SOAL 1: Salin bagian bacaan tentang bursa saham Amerika Serikat mulai dari "Ketiga indeks utama, yaitu" sampai dengan "pemerintahan federal AS.".
SOAL 2: Sebutkan semua indeks saham utama yang dinyatakan melemah dalam bacaan tentang bursa saham Amerika Serikat.

BACAAN TERSEDIA:
--
KABARBURSA.COM - Bursa saham Amerika Serikat menutup perdagangan Kamis waktu New York atau Jumat pagi, 7 November 2025, dengan nada negatif. Tekanan jual di sektor teknologi yang sebelumnya sempat menjadi motor reli Wall Street, justru mengubah keadaan.
Ketiga indeks utama, yaitu Dow Jones, S&P 500, dan Nasdaq, kompak melemah di tengah meningkatnya kekhawatiran atas valuasi saham yang dinilai terlalu tinggi. Begitu pula dengan ketidakpastian ekonomi akibat macetnya pemerintahan federal AS.
Dow Jones Industrial Average merosot 397 poin atau 0,84 persen ke 46.913, sementara S&P 500 jatuh 1,12 persen ke 6.720. Nasdaq Composite, yang sarat saham teknologi, anjlok lebih dalam sebesar 1,90 persen ke 23.053.
--
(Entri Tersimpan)
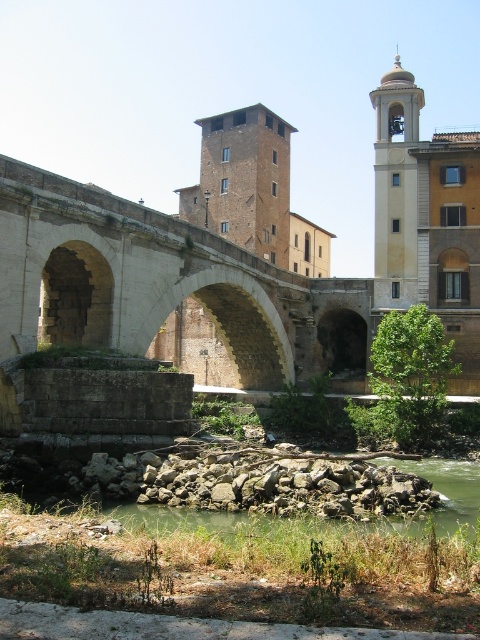
Is brown brick tower at center thinner than light beige stone bell tower at upper right?

In fact, brown brick tower at center might be wider than light beige stone bell tower at upper right.

The height and width of the screenshot is (640, 480). What do you see at coordinates (243, 180) in the screenshot?
I see `brown brick tower at center` at bounding box center [243, 180].

This screenshot has height=640, width=480. I want to click on brown brick tower at center, so click(243, 180).

Who is more forward, (x=83, y=188) or (x=254, y=109)?

Point (x=83, y=188) is in front.

Which of these two, stone arch bridge at center or brown brick tower at center, stands shorter?

stone arch bridge at center

Does point (23, 348) come behind point (203, 164)?

That is False.

Find the location of a particular element. Image resolution: width=480 pixels, height=640 pixels. stone arch bridge at center is located at coordinates (164, 284).

Between point (160, 214) and point (382, 161), which one is positioned behind?

The point (382, 161) is more distant.

Is stone arch bridge at center bigger than light beige stone bell tower at upper right?

Indeed, stone arch bridge at center has a larger size compared to light beige stone bell tower at upper right.

Who is more forward, (169, 259) or (428, 250)?

Positioned in front is point (169, 259).

Find the location of `stone arch bridge at center`. stone arch bridge at center is located at coordinates (164, 284).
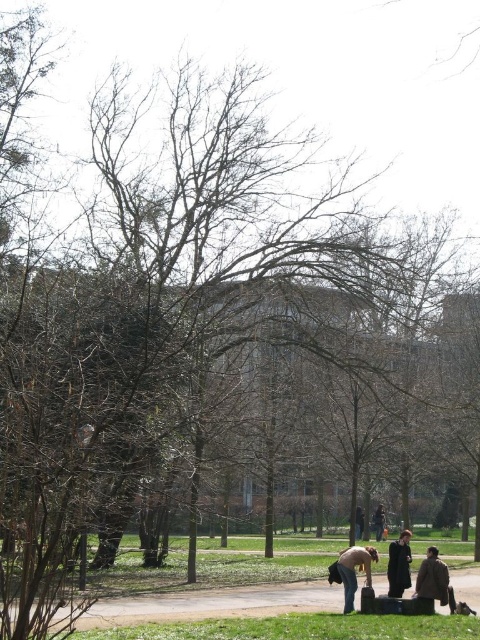
You are standing at the edge of the park and see both the brown wool coat at lower right and the dark brown leather jacket at lower center. If you need to retrieve both items, which one should you go to first if you want to minimize the total distance you walk?

You should go to the dark brown leather jacket at lower center first because it is closer to your starting position at the edge of the park than the brown wool coat at lower right, which is farther away.

You are a park visitor who wants to retrieve your coat from the lower right area. You see both the brown wool coat at lower right and the dark wool coat at lower right. Which coat should you pick up if you want the one that is nearest to you?

You should pick up the brown wool coat at lower right because it is closer to you than the dark wool coat at lower right.

You are a person carrying a large backpack and want to sit down on the green grass at lower center. However, there is a brown wool coat at lower right nearby. Which area has more space to accommodate your backpack?

The green grass at lower center has a larger width than the brown wool coat at lower right, so it can accommodate your backpack more comfortably.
--
RUANG JAWABAN 1:
Ketiga indeks utama, yaitu Dow Jones, S&P 500, dan Nasdaq, kompak melemah di tengah meningkatnya kekhawatiran atas valuasi saham yang dinilai terlalu tinggi. Begitu pula dengan ketidakpastian ekonomi akibat macetnya pemerintahan federal AS.

RUANG JAWABAN 2: Dow Jones, S&P 500, Nasdaq